When sable antelopes are threatened by predators, including lions, they confront their attackers and fight-back aggressively. Using their scimitar-shaped horns that can reach to its vulnerable rump area (which is generally preferred by predators), they can impale their enemy. There are instances where their predators have died during such fights. In the 1950 to 1970's the antelope's numbers were reduced severely by tsetse fly pest outbreaks.

The grassland habitat of the sable antelope is being reduced by habitat destruction for agricultural development. Sable antelope are important to their habitats as grazers and browsers.

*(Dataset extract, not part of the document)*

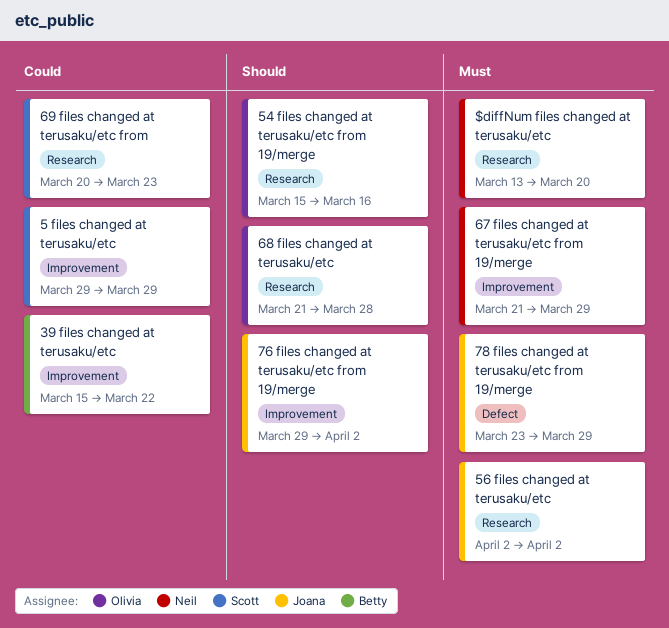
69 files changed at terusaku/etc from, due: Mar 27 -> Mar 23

The young are important as prey for carnivores, such as lions, leopards, brown hyenas, African wild dogs, Nile crocodiles, Osborn's dwarf crocodiles, and Central African slender-snouted crocodiles.

=== Reproduction ===
The giant sable antelope's breeding season is seasonal and births coincide with the rainy season. After a gestation period of around 9 months, the female gives birth to a single young. A newborn calf is born with a sandy coloured coat, which helps it to camouflage. The calf will lie hidden away for at least 10 days while being nursed by its mother.

Young sable antelope are weaned at around 8 months and will become sexually mature at between 2 and 3 years. As the calf develops, its coat will darken and it will achieve its status within the herd. The life span of a giant sable antelope is around 17 years.

=== Diet ===
Sable antelopes are herbivores. They are specialized browsing animals that feed upon foliage, mid-length grasses (primarily Urochloa nigropedata), leaves and herbs, particularly those that grow on termite mounds. Tree leaves make up 90% of their diet. They are diurnal animals, meaning they are most active in the daylight, but less active during the hottest part of the day. Like other bovids, they also have a ruminant digestive system. Because water is essential to the sable antelope's survival, it travels every two to four days to drink at water sources. The sable antelope presumably decreases its risk of being eaten by predators by staying away from feeding areas with high numbers of other grazers, but at the cost of prolonged and strenuous journeys to water. Use of specific water sources in particular regions is related to the presence of calcium and magnesium salts in the water, allowing the antelope to consume large amounts of minerals while meeting their water needs.

==In popular culture==
The Sable Antelope is featured on the Rhodesian flag and coat of arms. It is also depicted on the Coat of arms of the Federation of Rhodesia and Nyasaland. It is also the emblem of TAAG Angola Airlines.

The Zimbabwe rugby union national team is nicknamed after the sable antelope.

One subspecies, the giant sable antelope, is the national animal of Angola.

The animal and its subspecies features in several zoo games, such as Planet Zoo and the Zoo Tycoon franchise.